The resolution has laid out a blueprint for a new round of strategic and pace-setting reforms, with economic structural reform as the spearhead. Some highlights of the economic reforms include:

First, China will accelerate efforts to build a high standard market system, which is a major reform task. Efforts will be made to build a unified national market, including the development of a unified urban-rural construction land market, a nationwide integrated technology and data market, and a unified national electricity market.

Second, China will improve the market system and rules for production factors such as labour, capital, land, knowledge, technology, management and data. The systems underpinning the market economy will be refined, including optimising the systems for property rights protection, information disclosure, market access, bankruptcy exit and credit supervision.

Third, China will strengthen its macroeconomic governance by improving the fiscal relations between central and local governments. Measures will be taken to make the tax system compatible with new business models.

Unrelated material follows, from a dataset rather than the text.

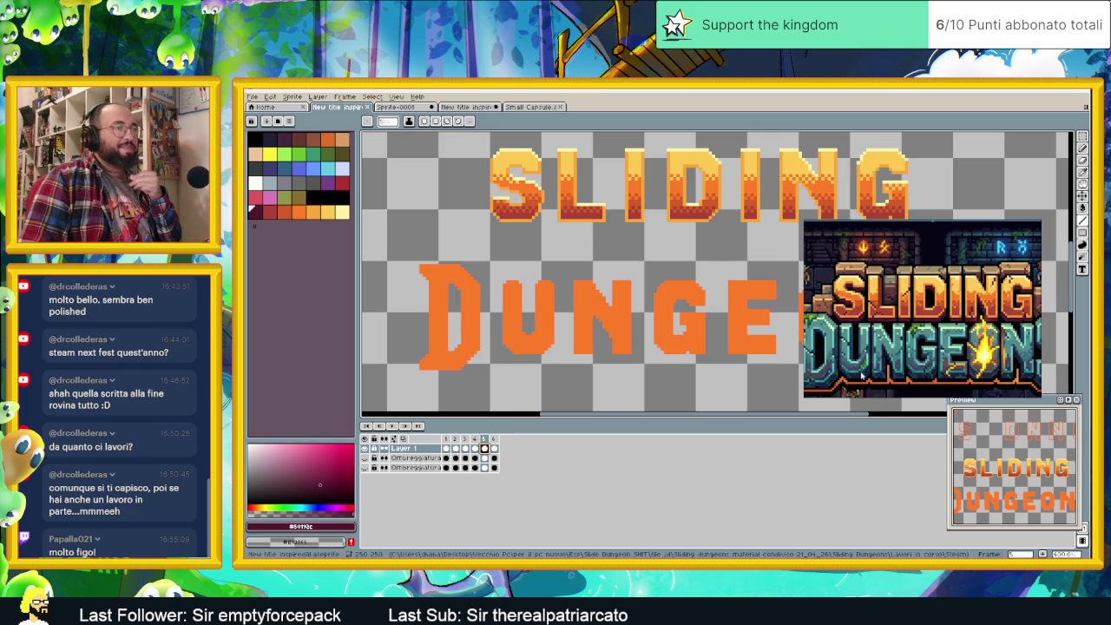
pyautogui.scroll(3)
pyautogui.moveTo(878, 360); pyautogui.dragTo(928, 373)
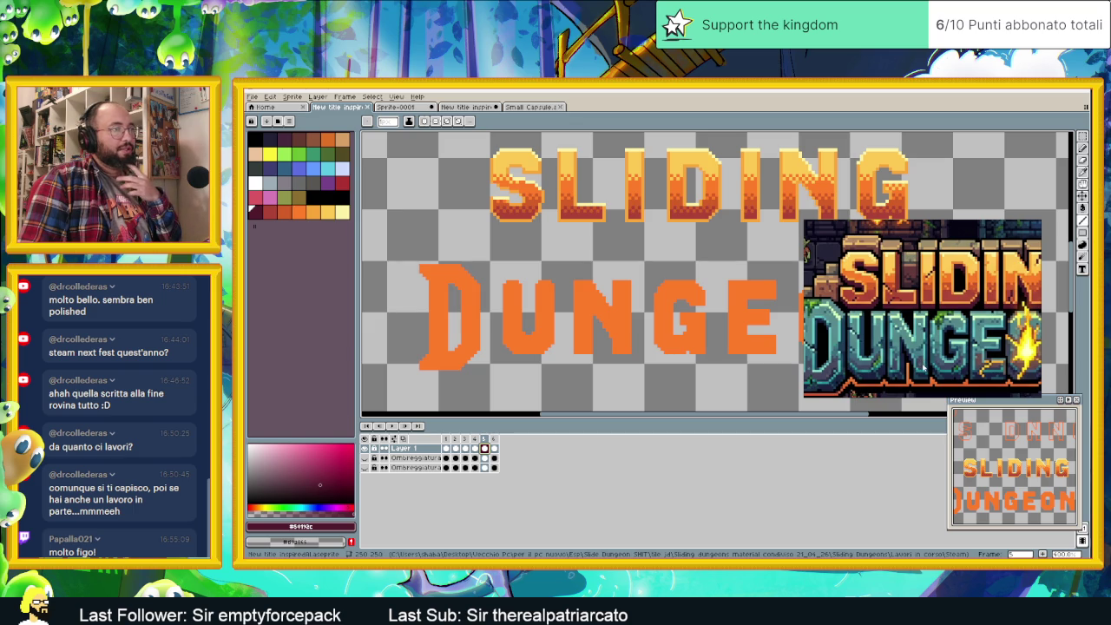
pyautogui.scroll(-3)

Fourth, China will remain committed to the basic state policy of opening to the outside world and continue to promote reform through opening up. Based on its own enormous market, China will enhance its capacity for opening up while expanding cooperation with other countries and develop new institutions for a higher-standard open economy. China will steadily expand institutional opening up, further reform the management systems for inward and outward investment, and refine the mechanisms for high-quality co-operation under the Belt and Road Initiative.

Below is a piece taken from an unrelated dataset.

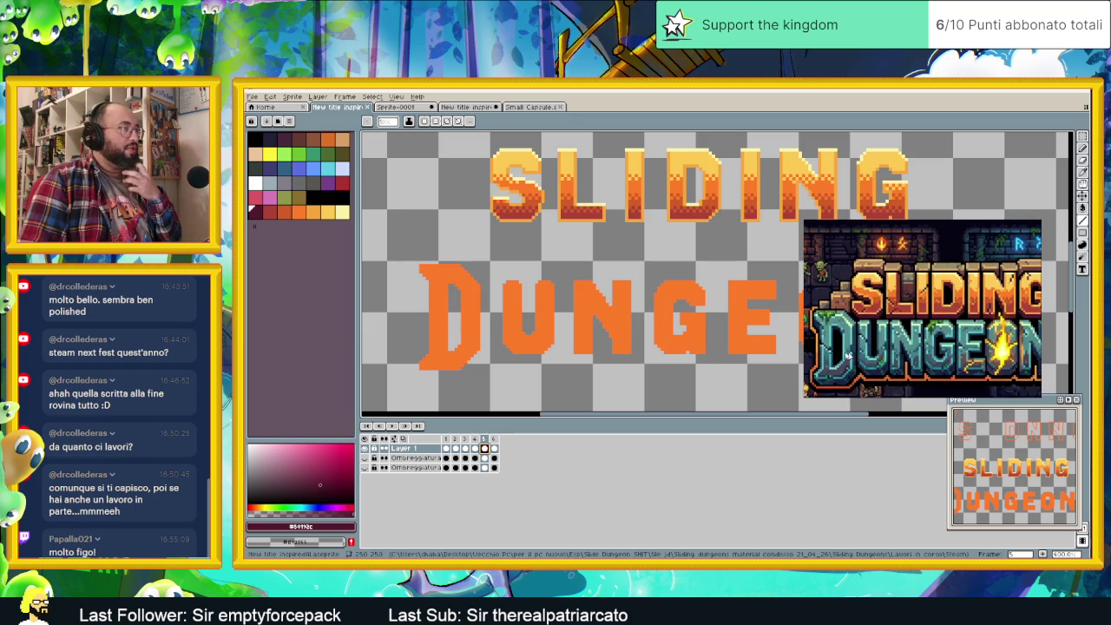
pyautogui.scroll(3)
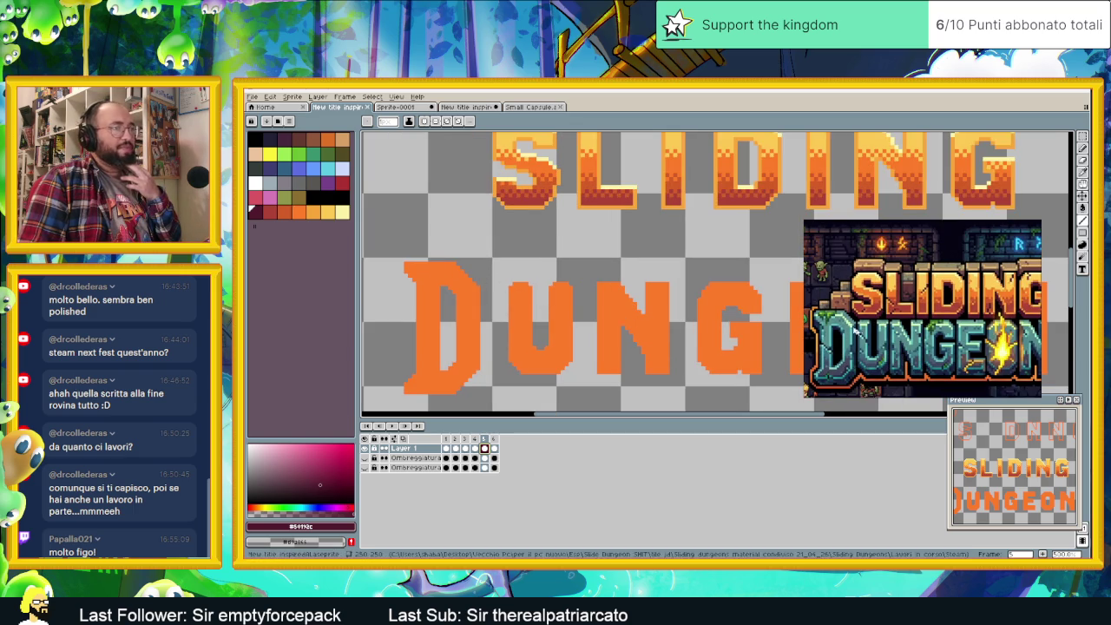
pyautogui.scroll(-3)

In short, China’s new reform efforts will not only provide an institutional guarantee for Chinese modernisation but also serve as a driving force for stable growth in the short, medium and long terms. These reforms will help create a unified domestic market, foster new quality productive forces, and achieve major scientific and technological breakthroughs. As China opens wider to the rest of the world its goods, service, capital and labour markets in an orderly way, the international community will benefit more from China’s development.

China is the biggest trading partner of Qatar. There exists strong complementarity and co-operation potentials, especially in energy, infrastructure, manufacturing, big data and AI, for bilateral trade between the two countries.

Qatar is a small country, but a big market with great potentials for development. China, on its part, has a super-sized market of 1.4bn people, and we have every reason to be optimistic about China’s economic outlook. China and Qatar can turn our complementarity into a robust momentum of development for more win-win results.